**Source document:**
** BEGIN **
On July 1, Mexicans go to the polls to elect a president, congress and nine out of 32 state governors. The stakes are high. 33 percent of Mexicans recently polled consider crime and violence the most pernicious problems compared to 20 percent who consider the economy and jobs more serious problems. Mexican economic growth is steady, but is faced with problems such as anemic immigration, an unemployment rate hovering around 8.3 percent and underemployment at an estimated 25 percent. Insecurity leaves citizens fearful of robbery and extortion as well as the threat of homicides. Femicide is on the rise.
However, the potential for economic growth and containment of the violence exists. The factors holding back the Mexican economy are analyzed and widely circulated. Furthermore, the new federal police are beginning to make an impact with the rate of national homicides declining since November 2011. Citizens seek change, but they are unsure whether the change should be a return to the stable days of the PRI government. They will choose from among three major candidates of the center (PRI), center-right (PAN) and a complex amalgam of ideas that make up the leftist party (PRD). A small teacher’s party presents a fourth candidate who currently holds 2-3.5 percent of the projected vote.
Since the fall of 2011, the PRI candidate, Enrique Peña Nieto, has been the man to beat. In nearly every poll, he leads his opponents by approximately 14 percentage points. Born in the small town of Atlacomulco, the birthplace of several prominent Mexicans, he has acquired political support from PRI heavyweights without ever serving in the federal government or working in Mexico City. Instead, he has chosen the route of a state governor from his home state and enhanced his political appeal by marrying a TV movie star, Angélica Rivera, known to most housewives for her prominent role in tele-novelas. With a youthful and handsome candidate, the PRI seeks to project an image of change and a willingness to bring down the oligopolistic industries that burden Mexico with higher costs and diminished efficiency.
** END **
**Supplied information:**
** BEGIN **
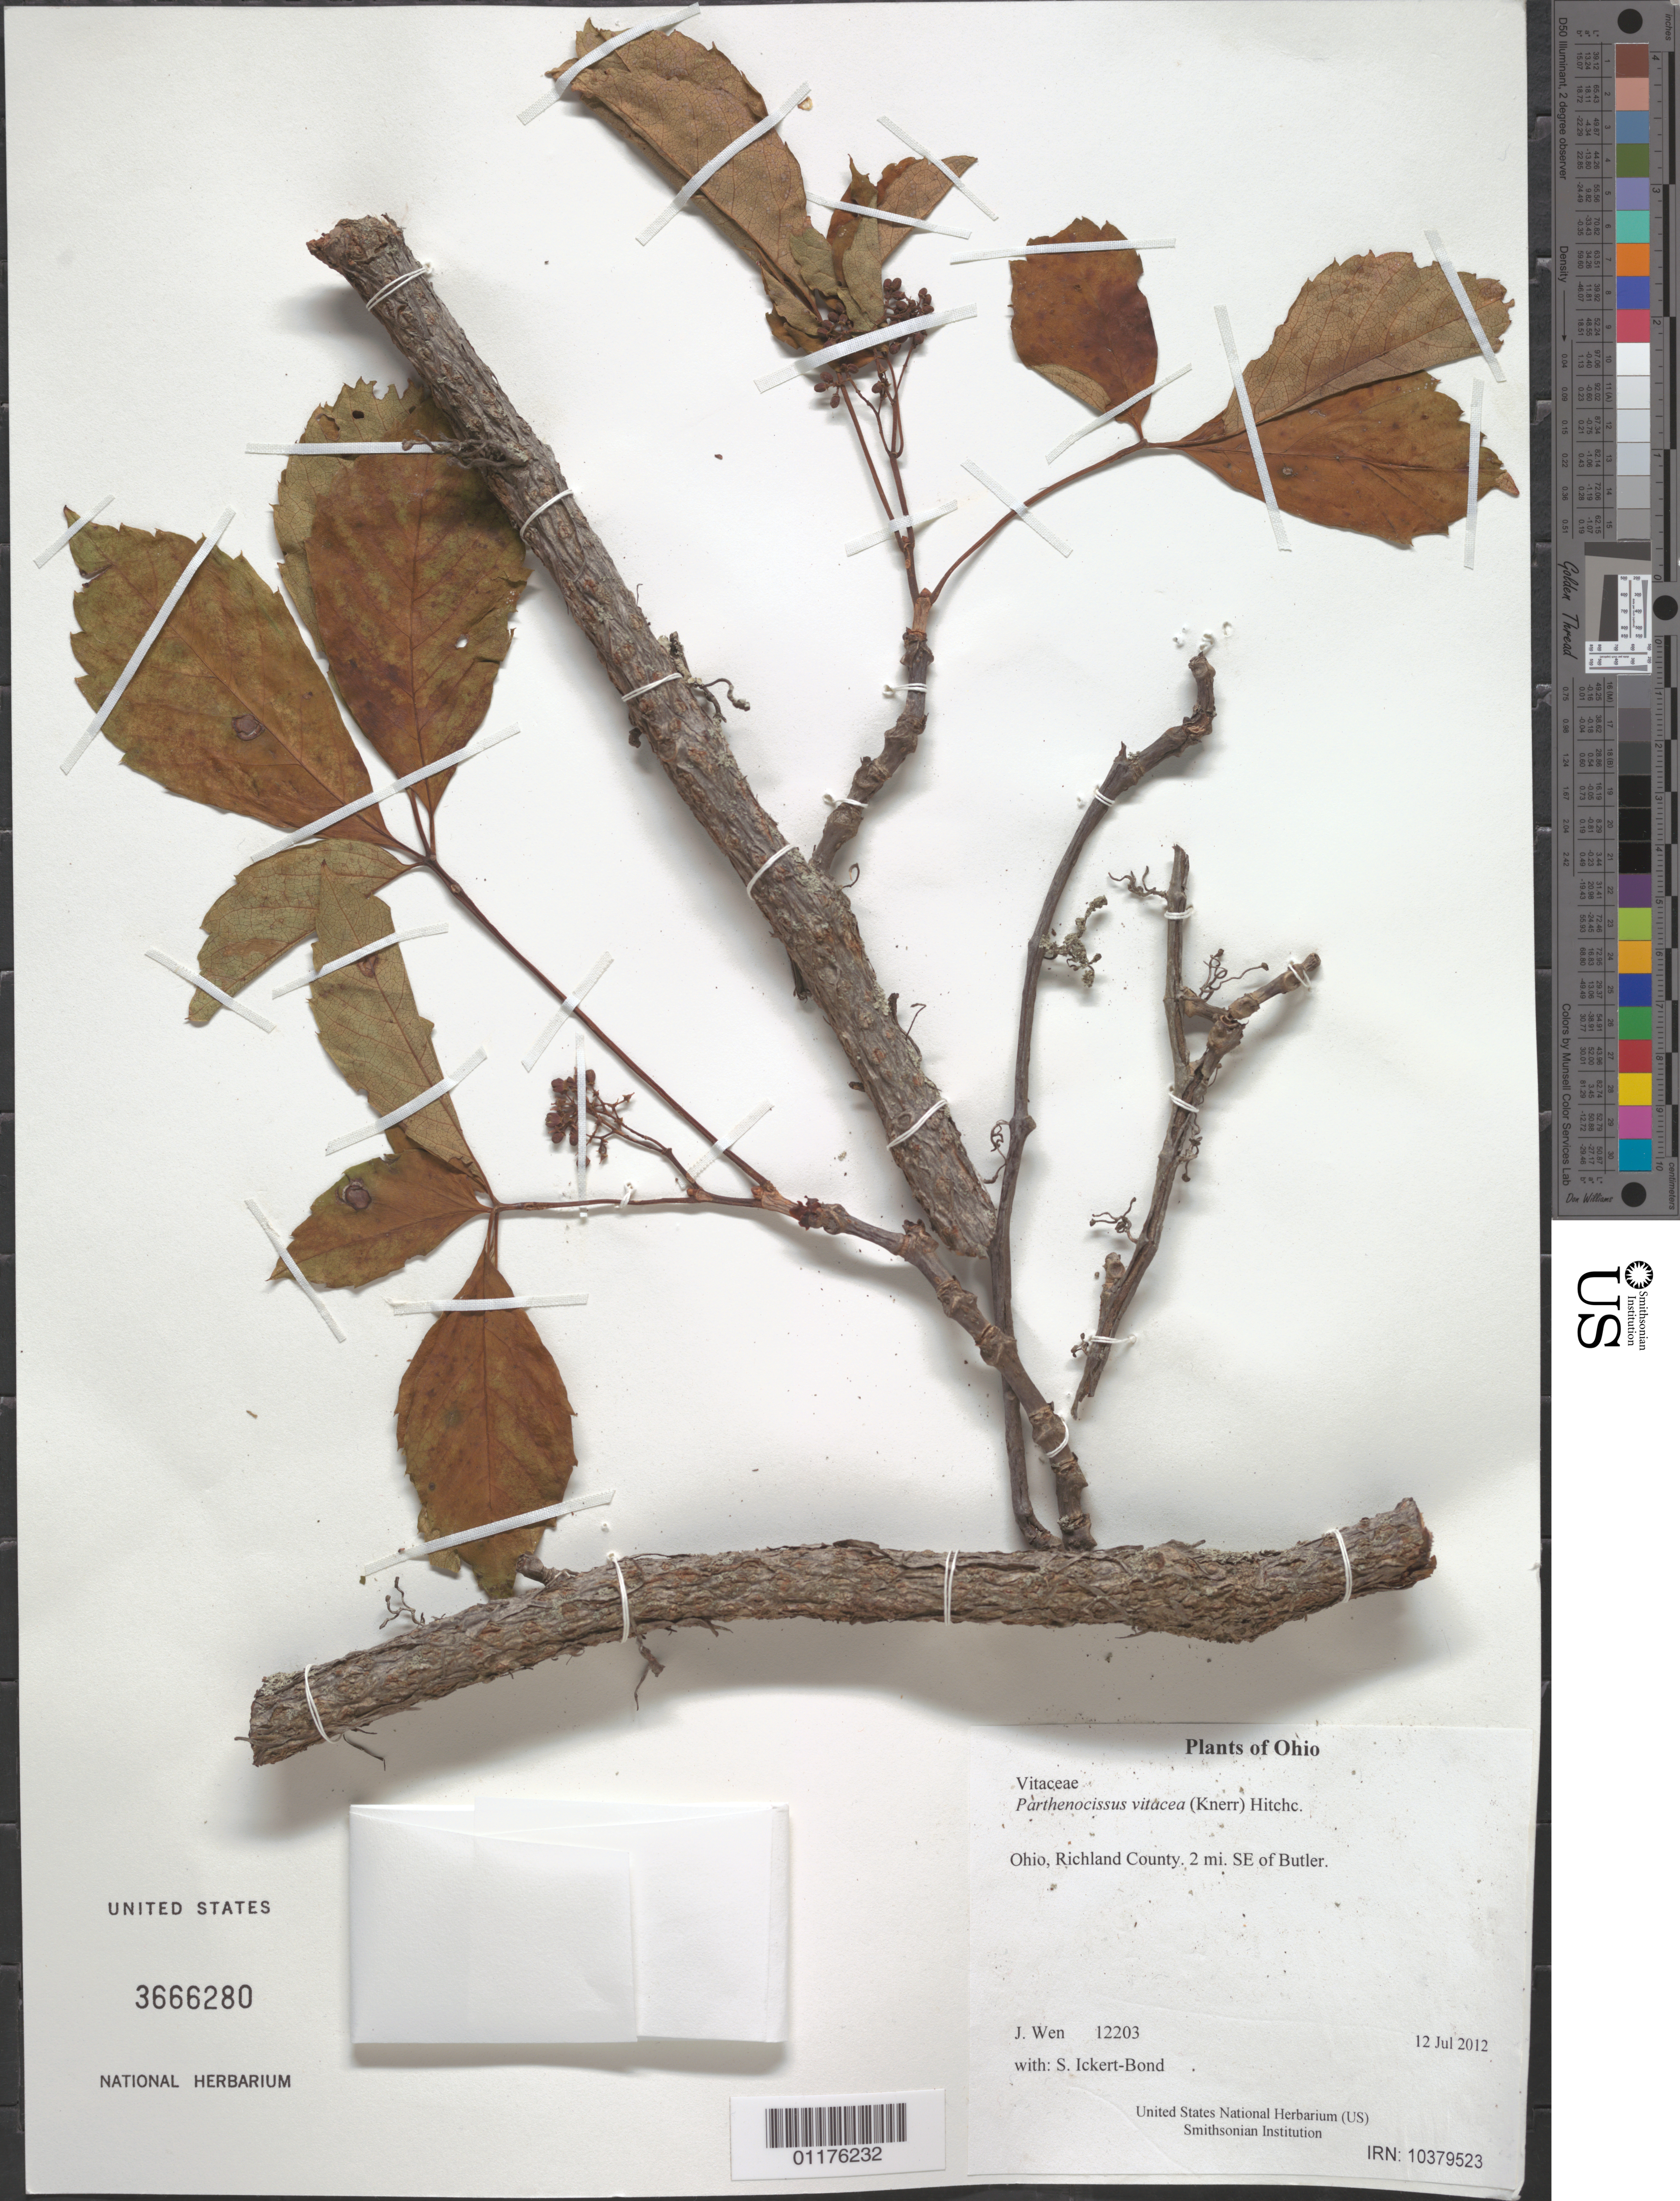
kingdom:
** END **
**What you will do:**
**A)** From the Mexican election article, quote the passage starting at "On July 1, Mexicans" and ending at "on the rise.".
**B)** In the Mexican election article, by roughly how many percentage points does Enrique Peña Nieto lead his opponents in nearly every poll?
**C)** Continue the Mexican election article from its last sentence.

**Task-by-task outputs:**
**A)**
On July 1, Mexicans go to the polls to elect a president, congress and nine out of 32 state governors. The stakes are high. 33 percent of Mexicans recently polled consider crime and violence the most pernicious problems compared to 20 percent who consider the economy and jobs more serious problems. Mexican economic growth is steady, but is faced with problems such as anemic immigration, an unemployment rate hovering around 8.3 percent and underemployment at an estimated 25 percent. Insecurity leaves citizens fearful of robbery and extortion as well as the threat of homicides. Femicide is on the rise.

**B)** Approximately 14 percentage points.

**C)**
The party platform focuses on the seven ways to accelerate economic growth and four ways to attain a “results democracy.” However, behind the embrace of change lies troubling questions. If the PRI wins, will the younger generation of change-makers wield greater influence than the PRI dinosaurs who are reputed to have kept the nation stable and secure throughout the latter half of the 20th century? Will the new president have sufficient clout within a newly elected congress to amend the Mexican constitution and open the energy sector to private investment?; What shifts in security strategy will be introduced to reduce extortion, robbery and kidnapping?; How might the PRI resist the influence of the oligopolists in cellular phones, cement, and television?; And, is the party prepared to confront the teacher’s union and its grip on public education in Mexico? Putting aside the rhetoric, will this be a transformational PRI, or will it succumb to the stability and rigidities of olden times?
At some distance behind Enrique Peña Nieto, is the leader of the PRD, a political party made famous by President Lázaro Cárdenas who nationalized the petroleum industry in 1938. Andrés Manuel López Obrador was the PRD candidate who lost the 2006 presidential elections by 0.56 percent and he is convinced that the election was stolen from him. Since that time, López Obrador has toured the nation, visiting every municipality and listening to people’s complaints. He has surrounded himself with technocrats and conservative business leaders to create an amalgam of socialist principles and pragmatic realists. Under his leadership, the PRD will spread wealth through taxation, break up the oligopolies, increase investment in PEMEX, the nationalized petroleum company and confront the teacher’s union and its longtime doyenne, Elba Esther Gordillo Morales.
In third place is the party of the current administration, the center-right PAN. Its leader is Mexico’s first female presidential candidate. Josefina Vázquez Mota is the former minister of both Education and Social Development. In government, she is known as articulate, smart and fearless, however, on the campaign trail a series of mistakes have overridden her message of change. Whereas Peña Nieto has made plenty of mistakes that have been largely shrugged off, Vázquez Mota’s mistakes have become emblematic of her campaign.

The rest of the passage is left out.